§ TASK
Would you copy only the lines below, from the one containing "left knee: (870, 487)" through the very last one, leaving the pictures out?

[Named joint coordinates]
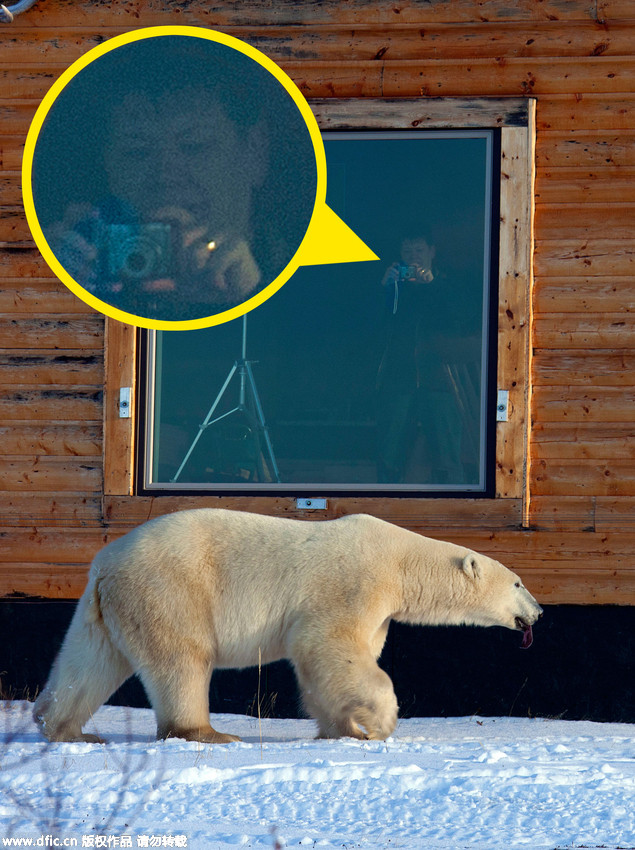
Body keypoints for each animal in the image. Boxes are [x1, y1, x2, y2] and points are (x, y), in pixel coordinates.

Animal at [32, 510, 544, 744]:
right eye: (519, 582)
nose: (538, 612)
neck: (398, 562)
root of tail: (104, 565)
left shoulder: (377, 610)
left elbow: (328, 667)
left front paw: (342, 730)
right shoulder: (351, 584)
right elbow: (332, 646)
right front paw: (379, 723)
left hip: (107, 607)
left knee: (88, 663)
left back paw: (63, 728)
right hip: (171, 590)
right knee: (183, 661)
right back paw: (209, 732)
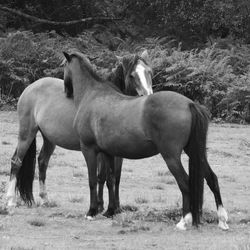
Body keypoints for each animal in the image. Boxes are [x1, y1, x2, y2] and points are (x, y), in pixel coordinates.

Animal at [5, 49, 153, 216]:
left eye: (149, 72)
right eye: (132, 75)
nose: (147, 96)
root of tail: (31, 87)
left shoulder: (116, 153)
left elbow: (116, 177)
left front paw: (116, 207)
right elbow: (101, 177)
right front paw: (100, 206)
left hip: (50, 139)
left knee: (42, 161)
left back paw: (45, 199)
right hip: (27, 133)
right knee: (16, 161)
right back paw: (10, 201)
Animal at [59, 51, 229, 230]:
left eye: (63, 65)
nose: (66, 92)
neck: (93, 95)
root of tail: (189, 103)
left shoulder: (89, 150)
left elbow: (93, 180)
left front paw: (91, 212)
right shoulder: (108, 153)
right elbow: (110, 179)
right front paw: (110, 211)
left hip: (171, 156)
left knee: (185, 183)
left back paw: (184, 221)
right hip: (195, 152)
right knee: (212, 178)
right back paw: (222, 220)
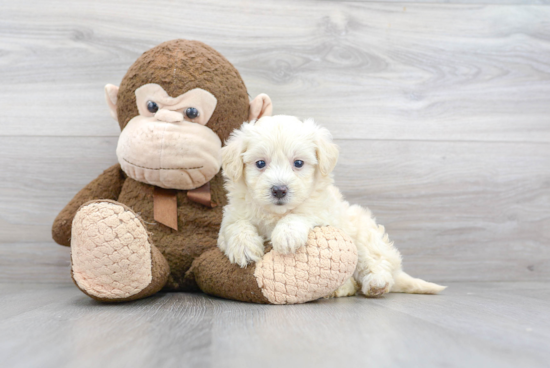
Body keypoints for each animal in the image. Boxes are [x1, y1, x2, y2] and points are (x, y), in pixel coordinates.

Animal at [218, 115, 446, 296]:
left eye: (298, 163)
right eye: (260, 163)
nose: (279, 190)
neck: (276, 213)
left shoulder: (323, 212)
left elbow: (301, 213)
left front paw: (287, 235)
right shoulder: (232, 215)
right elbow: (236, 225)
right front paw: (244, 248)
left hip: (364, 236)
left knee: (376, 264)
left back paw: (375, 284)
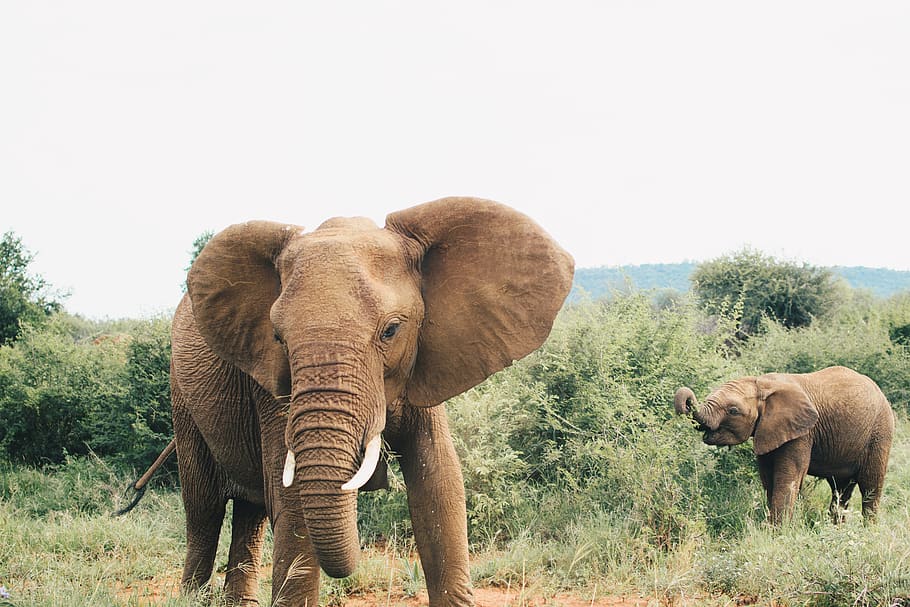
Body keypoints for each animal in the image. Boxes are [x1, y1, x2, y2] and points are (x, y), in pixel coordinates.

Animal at [169, 197, 574, 606]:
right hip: (182, 401)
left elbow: (438, 481)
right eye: (279, 338)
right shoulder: (271, 382)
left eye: (391, 330)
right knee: (204, 509)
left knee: (249, 511)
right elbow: (291, 499)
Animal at [674, 366, 894, 524]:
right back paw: (836, 530)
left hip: (880, 433)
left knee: (870, 487)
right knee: (841, 489)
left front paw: (778, 533)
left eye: (733, 411)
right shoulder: (767, 428)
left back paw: (867, 531)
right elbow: (768, 478)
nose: (688, 399)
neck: (763, 383)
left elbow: (787, 477)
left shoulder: (802, 433)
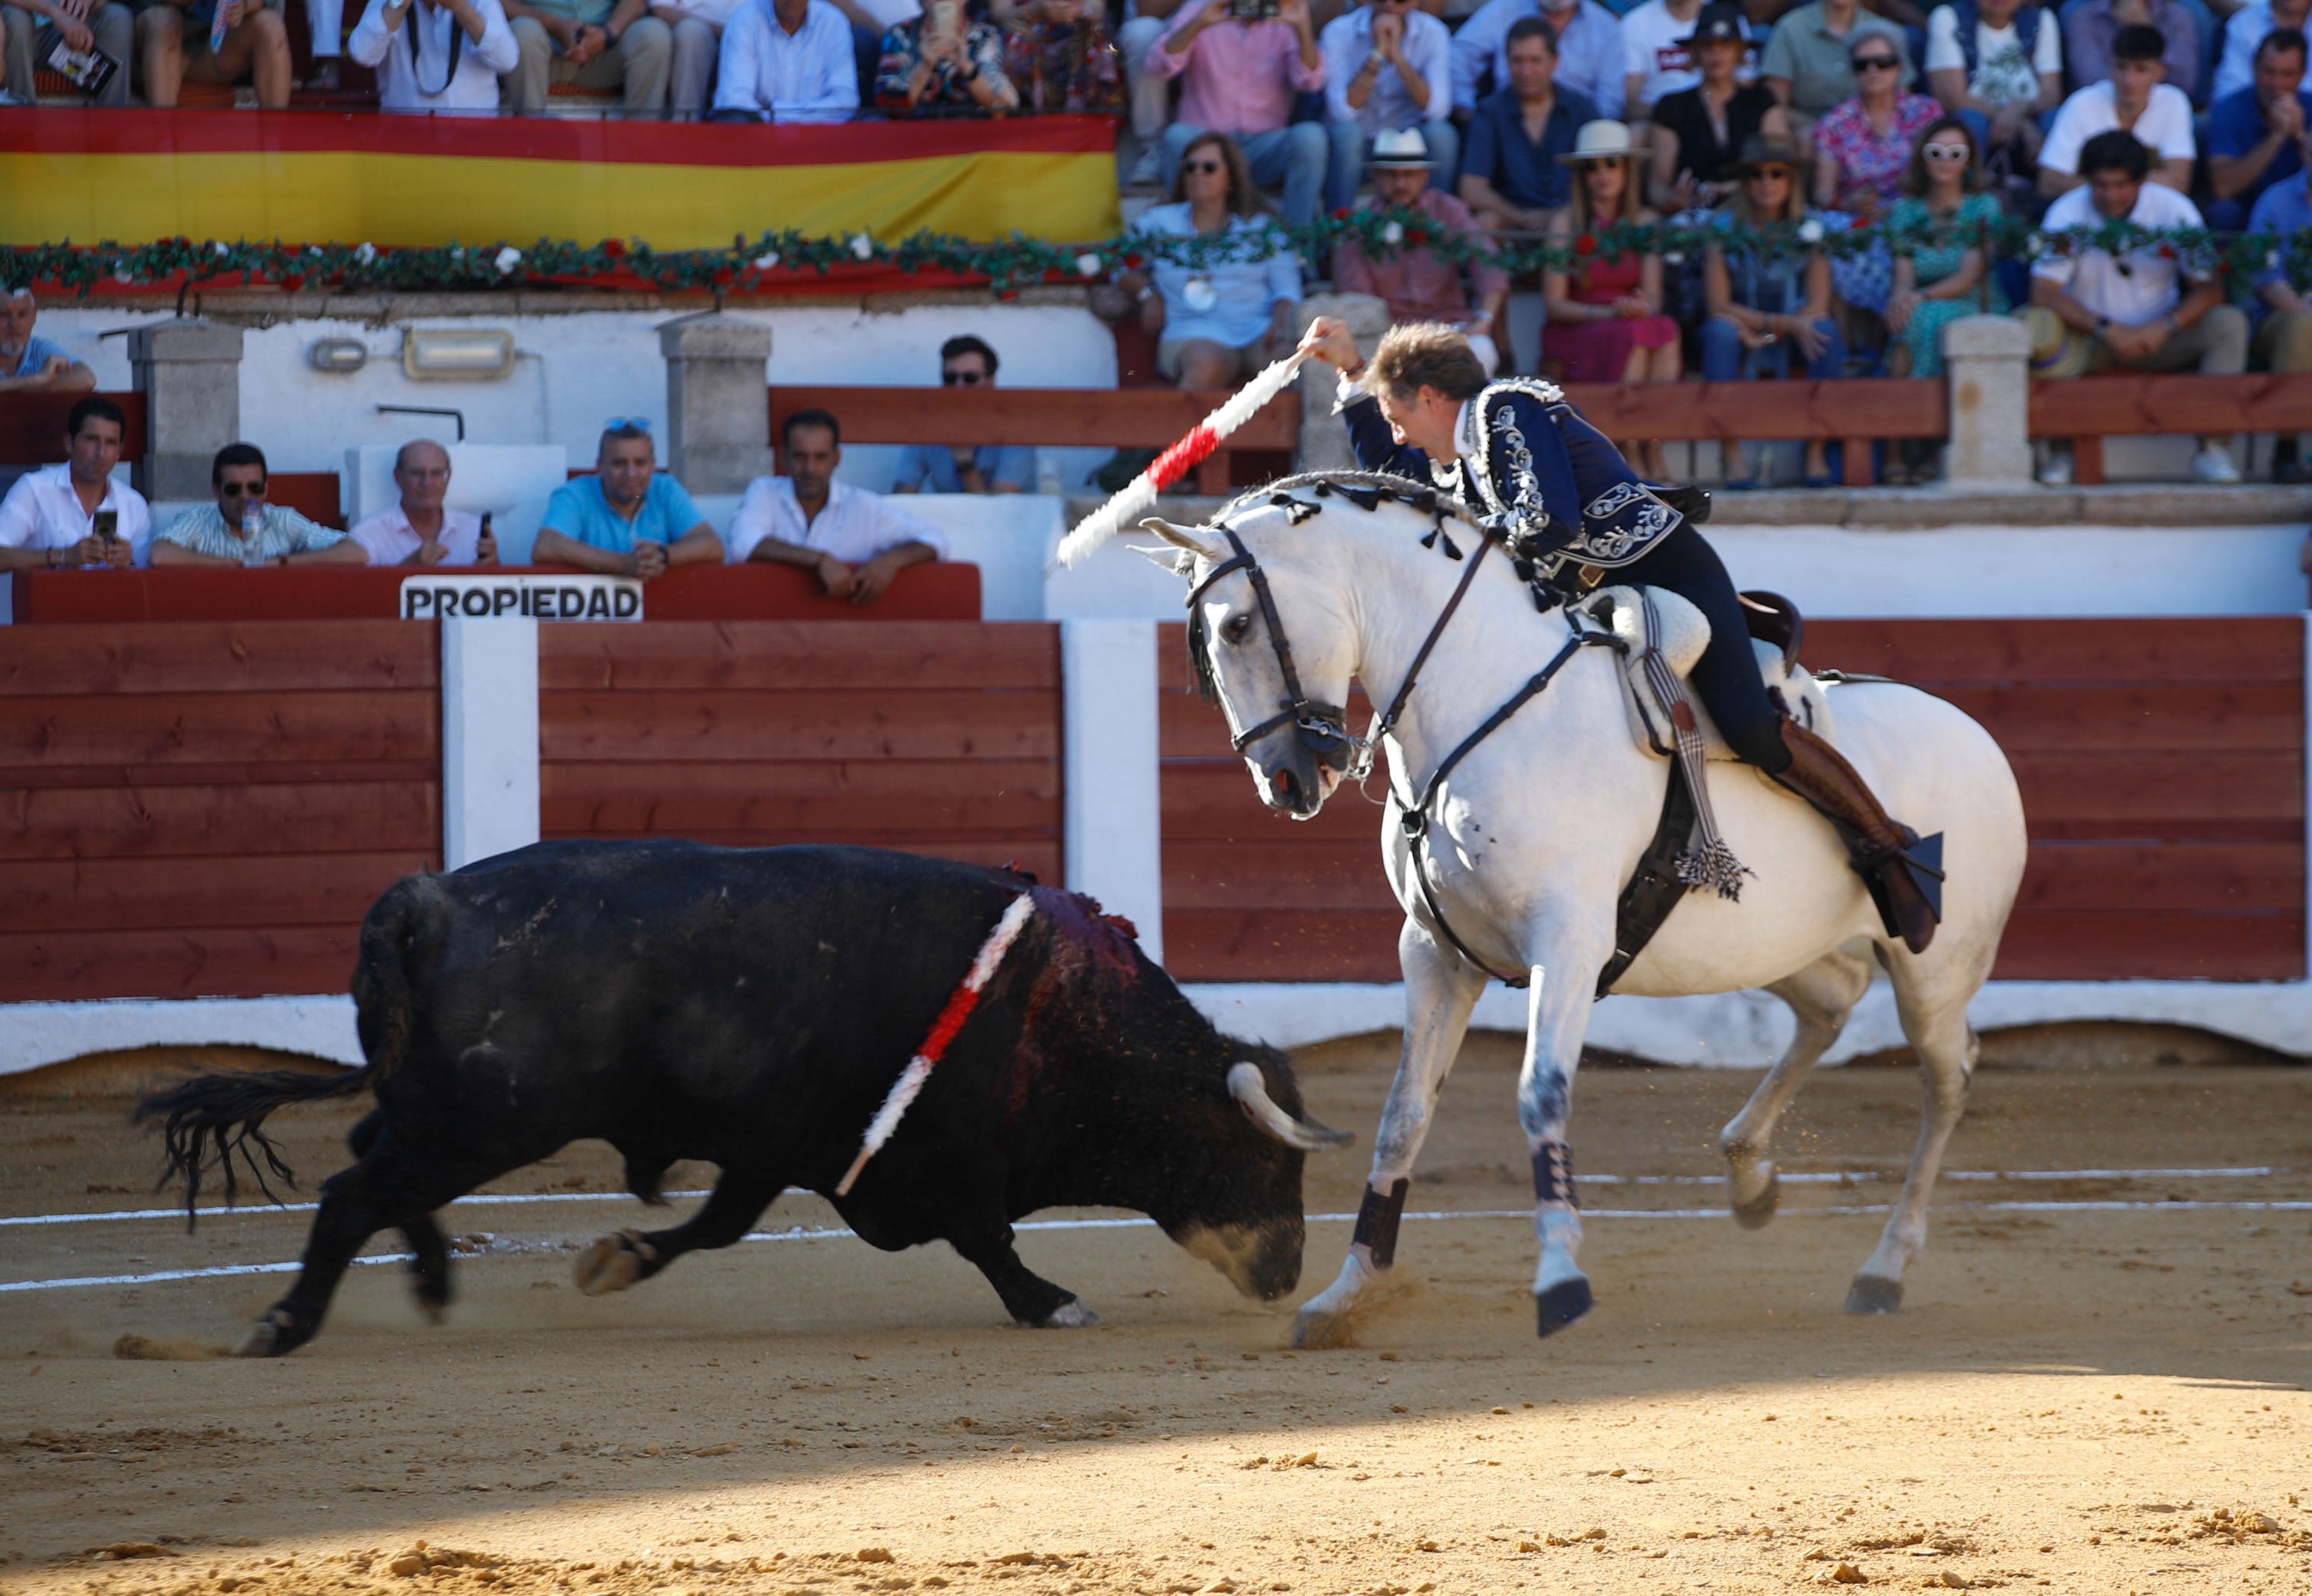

§ WRITTEN ANSWER
left knee: (870, 487)
right knee: (841, 489)
left front paw: (778, 533)
left eye: (733, 411)
right shoulder: (767, 428)
left back paw: (867, 531)
right elbow: (768, 478)
nose: (688, 399)
neck: (763, 383)
left elbow: (787, 477)
left shoulder: (802, 433)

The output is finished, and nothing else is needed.